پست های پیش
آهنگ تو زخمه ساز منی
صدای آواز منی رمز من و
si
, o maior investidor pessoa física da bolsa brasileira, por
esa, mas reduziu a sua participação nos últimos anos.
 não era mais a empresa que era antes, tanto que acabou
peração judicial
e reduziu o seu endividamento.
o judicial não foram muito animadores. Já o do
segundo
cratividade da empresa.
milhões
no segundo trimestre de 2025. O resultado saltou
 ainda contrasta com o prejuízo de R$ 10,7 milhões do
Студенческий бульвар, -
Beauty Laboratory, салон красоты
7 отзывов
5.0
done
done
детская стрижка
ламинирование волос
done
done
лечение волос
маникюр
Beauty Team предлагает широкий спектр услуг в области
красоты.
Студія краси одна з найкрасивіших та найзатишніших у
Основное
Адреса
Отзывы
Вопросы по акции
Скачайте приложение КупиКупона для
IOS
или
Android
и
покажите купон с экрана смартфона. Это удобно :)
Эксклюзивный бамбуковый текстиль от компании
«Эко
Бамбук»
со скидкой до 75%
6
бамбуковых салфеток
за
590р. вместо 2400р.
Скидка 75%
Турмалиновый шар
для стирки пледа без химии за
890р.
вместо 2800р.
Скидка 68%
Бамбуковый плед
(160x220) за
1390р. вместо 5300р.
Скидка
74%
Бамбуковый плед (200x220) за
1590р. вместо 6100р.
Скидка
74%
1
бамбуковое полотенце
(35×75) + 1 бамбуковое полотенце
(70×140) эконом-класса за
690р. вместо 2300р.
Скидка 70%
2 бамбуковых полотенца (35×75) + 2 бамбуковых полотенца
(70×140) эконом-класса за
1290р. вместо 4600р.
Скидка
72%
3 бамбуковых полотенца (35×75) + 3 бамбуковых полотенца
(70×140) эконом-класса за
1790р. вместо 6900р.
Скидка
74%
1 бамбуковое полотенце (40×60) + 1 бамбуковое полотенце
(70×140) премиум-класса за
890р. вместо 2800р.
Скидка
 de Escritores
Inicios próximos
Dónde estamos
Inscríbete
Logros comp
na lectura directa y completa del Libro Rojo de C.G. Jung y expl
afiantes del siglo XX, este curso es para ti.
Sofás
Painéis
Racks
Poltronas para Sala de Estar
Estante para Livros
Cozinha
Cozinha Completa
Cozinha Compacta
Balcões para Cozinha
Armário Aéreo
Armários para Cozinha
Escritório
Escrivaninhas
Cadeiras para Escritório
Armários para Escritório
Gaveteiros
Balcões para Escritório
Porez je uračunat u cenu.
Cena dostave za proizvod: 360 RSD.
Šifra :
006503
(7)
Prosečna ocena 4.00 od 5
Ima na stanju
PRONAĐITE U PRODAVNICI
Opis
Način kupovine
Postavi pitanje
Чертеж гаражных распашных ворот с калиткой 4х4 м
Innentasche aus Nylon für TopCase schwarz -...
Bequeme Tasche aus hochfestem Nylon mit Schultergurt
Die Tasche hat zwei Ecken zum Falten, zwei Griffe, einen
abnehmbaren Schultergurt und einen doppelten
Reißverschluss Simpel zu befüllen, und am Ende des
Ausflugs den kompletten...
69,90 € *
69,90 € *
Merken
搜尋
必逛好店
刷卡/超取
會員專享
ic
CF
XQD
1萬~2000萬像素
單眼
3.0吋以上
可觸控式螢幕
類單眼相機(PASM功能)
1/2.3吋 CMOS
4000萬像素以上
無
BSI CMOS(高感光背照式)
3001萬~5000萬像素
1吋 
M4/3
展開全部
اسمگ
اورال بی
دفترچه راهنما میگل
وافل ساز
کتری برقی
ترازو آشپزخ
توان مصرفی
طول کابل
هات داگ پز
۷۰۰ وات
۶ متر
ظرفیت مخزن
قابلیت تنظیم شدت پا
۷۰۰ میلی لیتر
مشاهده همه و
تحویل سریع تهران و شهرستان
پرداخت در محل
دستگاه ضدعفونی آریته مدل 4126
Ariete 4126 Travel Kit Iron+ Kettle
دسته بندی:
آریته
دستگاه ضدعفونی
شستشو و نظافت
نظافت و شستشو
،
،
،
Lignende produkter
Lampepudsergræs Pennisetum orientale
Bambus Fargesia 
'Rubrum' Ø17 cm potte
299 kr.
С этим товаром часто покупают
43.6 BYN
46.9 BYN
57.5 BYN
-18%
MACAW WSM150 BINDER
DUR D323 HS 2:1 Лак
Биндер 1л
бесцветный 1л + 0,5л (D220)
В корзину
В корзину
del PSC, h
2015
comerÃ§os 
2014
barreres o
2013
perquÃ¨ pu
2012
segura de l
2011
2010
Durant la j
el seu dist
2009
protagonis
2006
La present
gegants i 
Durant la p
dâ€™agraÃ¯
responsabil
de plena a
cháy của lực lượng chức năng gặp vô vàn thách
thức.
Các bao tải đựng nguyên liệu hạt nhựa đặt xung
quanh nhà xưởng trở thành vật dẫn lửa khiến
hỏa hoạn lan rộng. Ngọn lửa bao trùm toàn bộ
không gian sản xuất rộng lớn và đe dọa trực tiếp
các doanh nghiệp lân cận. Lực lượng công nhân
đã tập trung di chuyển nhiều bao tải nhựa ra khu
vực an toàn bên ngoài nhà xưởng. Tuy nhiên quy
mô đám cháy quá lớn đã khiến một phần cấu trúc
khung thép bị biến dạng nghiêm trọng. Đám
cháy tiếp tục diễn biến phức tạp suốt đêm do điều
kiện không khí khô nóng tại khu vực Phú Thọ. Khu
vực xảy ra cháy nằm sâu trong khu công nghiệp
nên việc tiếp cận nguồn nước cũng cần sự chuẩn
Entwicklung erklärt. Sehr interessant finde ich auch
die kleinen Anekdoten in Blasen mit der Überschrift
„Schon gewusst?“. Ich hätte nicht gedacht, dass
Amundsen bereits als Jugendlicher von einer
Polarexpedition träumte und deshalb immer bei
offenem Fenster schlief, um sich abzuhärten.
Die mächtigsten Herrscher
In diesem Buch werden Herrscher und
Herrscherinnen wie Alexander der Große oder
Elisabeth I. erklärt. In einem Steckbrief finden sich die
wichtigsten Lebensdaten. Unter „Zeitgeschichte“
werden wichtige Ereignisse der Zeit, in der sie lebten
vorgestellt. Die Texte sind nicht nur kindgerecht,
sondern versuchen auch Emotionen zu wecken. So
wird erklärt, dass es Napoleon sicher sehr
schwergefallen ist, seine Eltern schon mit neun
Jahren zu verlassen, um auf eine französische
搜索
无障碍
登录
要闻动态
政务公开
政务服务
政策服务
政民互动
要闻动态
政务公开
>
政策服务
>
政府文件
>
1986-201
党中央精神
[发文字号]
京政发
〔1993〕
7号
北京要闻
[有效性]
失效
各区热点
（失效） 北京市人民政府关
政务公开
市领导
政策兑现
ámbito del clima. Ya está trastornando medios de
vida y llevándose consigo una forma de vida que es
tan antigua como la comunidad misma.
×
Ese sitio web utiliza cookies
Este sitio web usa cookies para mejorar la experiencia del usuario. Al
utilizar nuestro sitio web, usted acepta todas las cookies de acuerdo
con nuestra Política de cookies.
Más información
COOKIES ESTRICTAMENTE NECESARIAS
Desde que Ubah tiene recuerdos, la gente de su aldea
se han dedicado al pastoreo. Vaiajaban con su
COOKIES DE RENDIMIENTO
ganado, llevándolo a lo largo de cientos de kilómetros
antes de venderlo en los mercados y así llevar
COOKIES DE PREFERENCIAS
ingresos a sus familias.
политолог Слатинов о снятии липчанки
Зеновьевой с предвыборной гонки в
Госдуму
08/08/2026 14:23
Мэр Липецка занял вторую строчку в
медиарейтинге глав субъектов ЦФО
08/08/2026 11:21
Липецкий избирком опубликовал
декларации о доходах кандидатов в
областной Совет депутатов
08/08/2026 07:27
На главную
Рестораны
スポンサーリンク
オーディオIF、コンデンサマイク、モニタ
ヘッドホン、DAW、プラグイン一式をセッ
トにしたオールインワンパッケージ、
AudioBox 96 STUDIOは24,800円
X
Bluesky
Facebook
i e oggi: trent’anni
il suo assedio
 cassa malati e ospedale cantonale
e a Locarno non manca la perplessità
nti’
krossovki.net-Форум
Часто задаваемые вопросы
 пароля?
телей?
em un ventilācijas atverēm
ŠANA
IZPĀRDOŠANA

-=-=-

### Task:
Rewrite the records starting with the first line and going on through the line with "покажите купон с", putting "check" in place of "done" and leaving everything else unchanged.

### Task response:
پست های پیش
آهنگ تو زخمه ساز منی
صدای آواز منی رمز من و
si
, o maior investidor pessoa física da bolsa brasileira, por
esa, mas reduziu a sua participação nos últimos anos.
 não era mais a empresa que era antes, tanto que acabou
peração judicial
e reduziu o seu endividamento.
o judicial não foram muito animadores. Já o do
segundo
cratividade da empresa.
milhões
no segundo trimestre de 2025. O resultado saltou
 ainda contrasta com o prejuízo de R$ 10,7 milhões do
Студенческий бульвар, -
Beauty Laboratory, салон красоты
7 отзывов
5.0
check
check
детская стрижка
ламинирование волос
check
check
лечение волос
маникюр
Beauty Team предлагает широкий спектр услуг в области
красоты.
Студія краси одна з найкрасивіших та найзатишніших у
Основное
Адреса
Отзывы
Вопросы по акции
Скачайте приложение КупиКупона для
IOS
или
Android
и
покажите купон с экрана смартфона. Это удобно :)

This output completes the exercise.